Tables are partitioned by date and bucketed by business keys (e.g., provider_id). Filtering predicates are encapsulated inside views to prevent accidental full‑table scans.

Example: vw_recent_sales defines the recent time window and status filter; higher‑level views inherit these constraints while the planner still pushes them down to the storage engine.

Dimension Join Optimization

For fact‑to‑dimension joins they use broadcast for small dimensions and colocate (aligned bucket keys) for large ones; if colocate is impossible they fall back to bucket‑shuffle. Dimension tables are versioned and kept narrow to stay broadcast‑friendly; when they grow, they are promoted to colocate groups with matching bucket counts.

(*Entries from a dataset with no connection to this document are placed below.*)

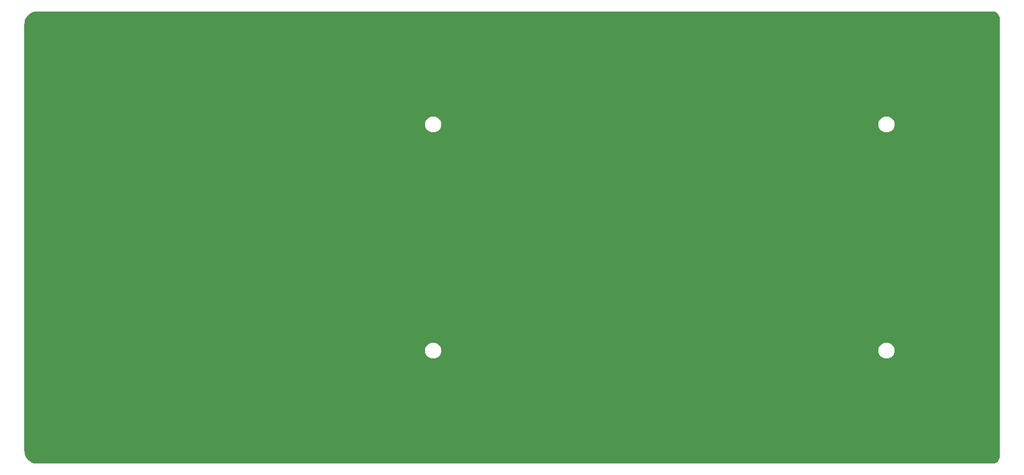
<source format=gbr>
%TF.GenerationSoftware,KiCad,Pcbnew,9.0.5-9.0.5~ubuntu24.04.1*%
%TF.CreationDate,2025-10-31T14:16:07+08:00*%
%TF.ProjectId,TPS,5450532e-6b69-4636-9164-5f7063625858,rev?*%
%TF.SameCoordinates,Original*%
%TF.FileFunction,Copper,L2,Bot*%
%TF.FilePolarity,Positive*%
%FSLAX46Y46*%
G04 Gerber Fmt 4.6, Leading zero omitted, Abs format (unit mm)*
G04 Created by KiCad (PCBNEW 9.0.5-9.0.5~ubuntu24.04.1) date 2025-10-31 14:16:07*
%MOMM*%
%LPD*%
G01*
G04 APERTURE LIST*
G04 APERTURE END LIST*
%TA.AperFunction,NonConductor*%
G36*
X201159853Y-29000881D02*
G01*
X201329775Y-29014255D01*
X201341512Y-29015748D01*
X201377338Y-29022065D01*
X201384669Y-29023590D01*
X201530653Y-29058638D01*
X201544084Y-29062680D01*
X201568981Y-29071742D01*
X201573997Y-29073693D01*
X201722329Y-29135134D01*
X201739656Y-29143962D01*
X201803965Y-29183371D01*
X201892874Y-29237855D01*
X201908607Y-29249285D01*
X202045263Y-29366000D01*
X202058999Y-29379736D01*
X202175712Y-29516390D01*
X202187144Y-29532125D01*
X202281034Y-29685339D01*
X202289868Y-29702677D01*
X202351303Y-29850997D01*
X202353263Y-29856036D01*
X202362312Y-29880896D01*
X202366365Y-29894362D01*
X202401399Y-30040288D01*
X202402941Y-30047702D01*
X202409245Y-30083452D01*
X202410747Y-30095256D01*
X202424118Y-30265146D01*
X202424500Y-30274875D01*
X202424500Y-103925124D01*
X202424118Y-103934853D01*
X202410747Y-104104742D01*
X202409245Y-104116546D01*
X202402941Y-104152296D01*
X202401399Y-104159710D01*
X202366365Y-104305636D01*
X202362312Y-104319102D01*
X202353263Y-104343962D01*
X202351303Y-104349001D01*
X202289870Y-104497316D01*
X202281036Y-104514654D01*
X202187140Y-104667878D01*
X202175704Y-104683619D01*
X202131511Y-104735363D01*
X202059004Y-104820257D01*
X202045257Y-104834004D01*
X201983689Y-104886589D01*
X201908619Y-104950704D01*
X201892878Y-104962140D01*
X201739654Y-105056036D01*
X201722316Y-105064870D01*
X201574001Y-105126303D01*
X201568962Y-105128263D01*
X201544102Y-105137312D01*
X201530636Y-105141365D01*
X201384710Y-105176399D01*
X201377296Y-105177941D01*
X201341546Y-105184245D01*
X201329742Y-105185747D01*
X201159854Y-105199118D01*
X201150125Y-105199500D01*
X40664751Y-105199500D01*
X40657264Y-105199274D01*
X40647971Y-105198711D01*
X40424946Y-105185220D01*
X40416249Y-105184385D01*
X40364902Y-105177625D01*
X40358735Y-105176655D01*
X40156778Y-105139645D01*
X40147038Y-105137451D01*
X40103594Y-105125811D01*
X40098795Y-105124421D01*
X39895401Y-105061040D01*
X39884840Y-105057216D01*
X39857071Y-105045714D01*
X39853632Y-105044229D01*
X39645681Y-104950639D01*
X39632422Y-104943680D01*
X39417960Y-104814033D01*
X39405637Y-104805527D01*
X39208363Y-104650972D01*
X39197155Y-104641042D01*
X39019957Y-104463844D01*
X39010027Y-104452636D01*
X38924886Y-104343962D01*
X38855468Y-104255356D01*
X38846970Y-104243045D01*
X38717318Y-104028575D01*
X38710359Y-104015316D01*
X38671737Y-103929500D01*
X38616757Y-103807340D01*
X38615284Y-103803927D01*
X38603782Y-103776158D01*
X38599958Y-103765597D01*
X38565760Y-103655852D01*
X38536569Y-103562176D01*
X38535187Y-103557404D01*
X38523547Y-103513960D01*
X38521353Y-103504220D01*
X38501773Y-103397376D01*
X38484339Y-103302239D01*
X38483377Y-103296126D01*
X38476611Y-103244729D01*
X38475779Y-103236068D01*
X38461726Y-103003736D01*
X38461500Y-102996249D01*
X38461500Y-86043713D01*
X105824500Y-86043713D01*
X105824500Y-86256286D01*
X105857753Y-86466239D01*
X105923444Y-86668414D01*
X106019951Y-86857820D01*
X106144890Y-87029786D01*
X106295213Y-87180109D01*
X106467179Y-87305048D01*
X106467181Y-87305049D01*
X106467184Y-87305051D01*
X106656588Y-87401557D01*
X106858757Y-87467246D01*
X107068713Y-87500500D01*
X107068714Y-87500500D01*
X107281286Y-87500500D01*
X107281287Y-87500500D01*
X107491243Y-87467246D01*
X107693412Y-87401557D01*
X107882816Y-87305051D01*
X107904789Y-87289086D01*
X108054786Y-87180109D01*
X108054788Y-87180106D01*
X108054792Y-87180104D01*
X108205104Y-87029792D01*
X108205106Y-87029788D01*
X108205109Y-87029786D01*
X108330048Y-86857820D01*
X108330047Y-86857820D01*
X108330051Y-86857816D01*
X108426557Y-86668412D01*
X108492246Y-86466243D01*
X108525500Y-86256287D01*
X108525500Y-86043713D01*
X182024500Y-86043713D01*
X182024500Y-86256286D01*
X182057753Y-86466239D01*
X182123444Y-86668414D01*
X182219951Y-86857820D01*
X182344890Y-87029786D01*
X182495213Y-87180109D01*
X182667179Y-87305048D01*
X182667181Y-87305049D01*
X182667184Y-87305051D01*
X182856588Y-87401557D01*
X183058757Y-87467246D01*
X183268713Y-87500500D01*
X183268714Y-87500500D01*
X183481286Y-87500500D01*
X183481287Y-87500500D01*
X183691243Y-87467246D01*
X183893412Y-87401557D01*
X184082816Y-87305051D01*
X184104789Y-87289086D01*
X184254786Y-87180109D01*
X184254788Y-87180106D01*
X184254792Y-87180104D01*
X184405104Y-87029792D01*
X184405106Y-87029788D01*
X184405109Y-87029786D01*
X184530048Y-86857820D01*
X184530047Y-86857820D01*
X184530051Y-86857816D01*
X184626557Y-86668412D01*
X184692246Y-86466243D01*
X184725500Y-86256287D01*
X184725500Y-86043713D01*
X184692246Y-85833757D01*
X184626557Y-85631588D01*
X184530051Y-85442184D01*
X184530049Y-85442181D01*
X184530048Y-85442179D01*
X184405109Y-85270213D01*
X184254786Y-85119890D01*
X184082820Y-84994951D01*
X183893414Y-84898444D01*
X183893413Y-84898443D01*
X183893412Y-84898443D01*
X183691243Y-84832754D01*
X183691241Y-84832753D01*
X183691240Y-84832753D01*
X183529957Y-84807208D01*
X183481287Y-84799500D01*
X183268713Y-84799500D01*
X183220042Y-84807208D01*
X183058760Y-84832753D01*
X182856585Y-84898444D01*
X182667179Y-84994951D01*
X182495213Y-85119890D01*
X182344890Y-85270213D01*
X182219951Y-85442179D01*
X182123444Y-85631585D01*
X182057753Y-85833760D01*
X182024500Y-86043713D01*
X108525500Y-86043713D01*
X108492246Y-85833757D01*
X108426557Y-85631588D01*
X108330051Y-85442184D01*
X108330049Y-85442181D01*
X108330048Y-85442179D01*
X108205109Y-85270213D01*
X108054786Y-85119890D01*
X107882820Y-84994951D01*
X107693414Y-84898444D01*
X107693413Y-84898443D01*
X107693412Y-84898443D01*
X107491243Y-84832754D01*
X107491241Y-84832753D01*
X107491240Y-84832753D01*
X107329957Y-84807208D01*
X107281287Y-84799500D01*
X107068713Y-84799500D01*
X107020042Y-84807208D01*
X106858760Y-84832753D01*
X106656585Y-84898444D01*
X106467179Y-84994951D01*
X106295213Y-85119890D01*
X106144890Y-85270213D01*
X106019951Y-85442179D01*
X105923444Y-85631585D01*
X105857753Y-85833760D01*
X105824500Y-86043713D01*
X38461500Y-86043713D01*
X38461500Y-47943713D01*
X105824500Y-47943713D01*
X105824500Y-48156286D01*
X105857753Y-48366239D01*
X105923444Y-48568414D01*
X106019951Y-48757820D01*
X106144890Y-48929786D01*
X106295213Y-49080109D01*
X106467179Y-49205048D01*
X106467181Y-49205049D01*
X106467184Y-49205051D01*
X106656588Y-49301557D01*
X106858757Y-49367246D01*
X107068713Y-49400500D01*
X107068714Y-49400500D01*
X107281286Y-49400500D01*
X107281287Y-49400500D01*
X107491243Y-49367246D01*
X107693412Y-49301557D01*
X107882816Y-49205051D01*
X107904789Y-49189086D01*
X108054786Y-49080109D01*
X108054788Y-49080106D01*
X108054792Y-49080104D01*
X108205104Y-48929792D01*
X108205106Y-48929788D01*
X108205109Y-48929786D01*
X108330048Y-48757820D01*
X108330047Y-48757820D01*
X108330051Y-48757816D01*
X108426557Y-48568412D01*
X108492246Y-48366243D01*
X108525500Y-48156287D01*
X108525500Y-47943713D01*
X182024500Y-47943713D01*
X182024500Y-48156286D01*
X182057753Y-48366239D01*
X182123444Y-48568414D01*
X182219951Y-48757820D01*
X182344890Y-48929786D01*
X182495213Y-49080109D01*
X182667179Y-49205048D01*
X182667181Y-49205049D01*
X182667184Y-49205051D01*
X182856588Y-49301557D01*
X183058757Y-49367246D01*
X183268713Y-49400500D01*
X183268714Y-49400500D01*
X183481286Y-49400500D01*
X183481287Y-49400500D01*
X183691243Y-49367246D01*
X183893412Y-49301557D01*
X184082816Y-49205051D01*
X184104789Y-49189086D01*
X184254786Y-49080109D01*
X184254788Y-49080106D01*
X184254792Y-49080104D01*
X184405104Y-48929792D01*
X184405106Y-48929788D01*
X184405109Y-48929786D01*
X184530048Y-48757820D01*
X184530047Y-48757820D01*
X184530051Y-48757816D01*
X184626557Y-48568412D01*
X184692246Y-48366243D01*
X184725500Y-48156287D01*
X184725500Y-47943713D01*
X184692246Y-47733757D01*
X184626557Y-47531588D01*
X184530051Y-47342184D01*
X184530049Y-47342181D01*
X184530048Y-47342179D01*
X184405109Y-47170213D01*
X184254786Y-47019890D01*
X184082820Y-46894951D01*
X183893414Y-46798444D01*
X183893413Y-46798443D01*
X183893412Y-46798443D01*
X183691243Y-46732754D01*
X183691241Y-46732753D01*
X183691240Y-46732753D01*
X183529957Y-46707208D01*
X183481287Y-46699500D01*
X183268713Y-46699500D01*
X183220042Y-46707208D01*
X183058760Y-46732753D01*
X182856585Y-46798444D01*
X182667179Y-46894951D01*
X182495213Y-47019890D01*
X182344890Y-47170213D01*
X182219951Y-47342179D01*
X182123444Y-47531585D01*
X182057753Y-47733760D01*
X182024500Y-47943713D01*
X108525500Y-47943713D01*
X108492246Y-47733757D01*
X108426557Y-47531588D01*
X108330051Y-47342184D01*
X108330049Y-47342181D01*
X108330048Y-47342179D01*
X108205109Y-47170213D01*
X108054786Y-47019890D01*
X107882820Y-46894951D01*
X107693414Y-46798444D01*
X107693413Y-46798443D01*
X107693412Y-46798443D01*
X107491243Y-46732754D01*
X107491241Y-46732753D01*
X107491240Y-46732753D01*
X107329957Y-46707208D01*
X107281287Y-46699500D01*
X107068713Y-46699500D01*
X107020042Y-46707208D01*
X106858760Y-46732753D01*
X106656585Y-46798444D01*
X106467179Y-46894951D01*
X106295213Y-47019890D01*
X106144890Y-47170213D01*
X106019951Y-47342179D01*
X105923444Y-47531585D01*
X105857753Y-47733760D01*
X105824500Y-47943713D01*
X38461500Y-47943713D01*
X38461500Y-31203750D01*
X38461726Y-31196263D01*
X38475780Y-30963925D01*
X38476610Y-30955275D01*
X38483379Y-30903861D01*
X38484337Y-30897772D01*
X38521355Y-30695769D01*
X38523547Y-30686038D01*
X38525453Y-30678923D01*
X38535195Y-30642564D01*
X38536560Y-30637850D01*
X38599965Y-30434379D01*
X38603777Y-30423853D01*
X38615307Y-30396017D01*
X38616736Y-30392707D01*
X38710367Y-30184666D01*
X38717312Y-30171433D01*
X38846975Y-29956946D01*
X38855462Y-29944650D01*
X39010034Y-29747354D01*
X39019949Y-29736163D01*
X39197163Y-29558949D01*
X39208354Y-29549034D01*
X39405650Y-29394462D01*
X39417946Y-29385975D01*
X39632433Y-29256312D01*
X39645666Y-29249367D01*
X39853707Y-29155736D01*
X39857017Y-29154307D01*
X39884853Y-29142777D01*
X39895379Y-29138965D01*
X40098850Y-29075560D01*
X40103564Y-29074195D01*
X40147038Y-29062547D01*
X40156769Y-29060355D01*
X40358772Y-29023337D01*
X40364861Y-29022379D01*
X40416275Y-29015610D01*
X40424925Y-29014780D01*
X40657264Y-29000726D01*
X40664751Y-29000500D01*
X201150126Y-29000500D01*
X201159853Y-29000881D01*
G37*
%TD.AperFunction*%
M02*

</source>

Data Skipping and Index Trade‑offs

StarRocks’ Zone Map and prefix/short‑key indexes are leveraged by default. Bloom filters or bitmap indexes are added only after profiling proves a measurable reduction in scanned bytes, and unused indexes are periodically cleaned.

Schema Evolution

All schema changes start with Avro Schema Registry compatibility checks. Writers publish after validation. Internal tables follow an “add‑only” policy, preferring new columns. Views are versioned (e.g., vw_sales_enriched_v2) with a pointer view ( vw_sales_enriched) that atomically switches after backfill completes. CI pipelines block any change that could break downstream models.

Summary

StarRocks has become Fresha’s reliable core for daily analytics, offering a unified SQL entry point that seamlessly integrates real‑time, historical, and search workloads. The compute‑storage separation guarantees stable performance under peak loads, while the optimizer and materialized‑view rewrite mechanisms let engineers write simple SQL without worrying about data placement. The architecture delivers sub‑second query latency, minute‑level data freshness, and preserves the Lakehouse as the single source of truth.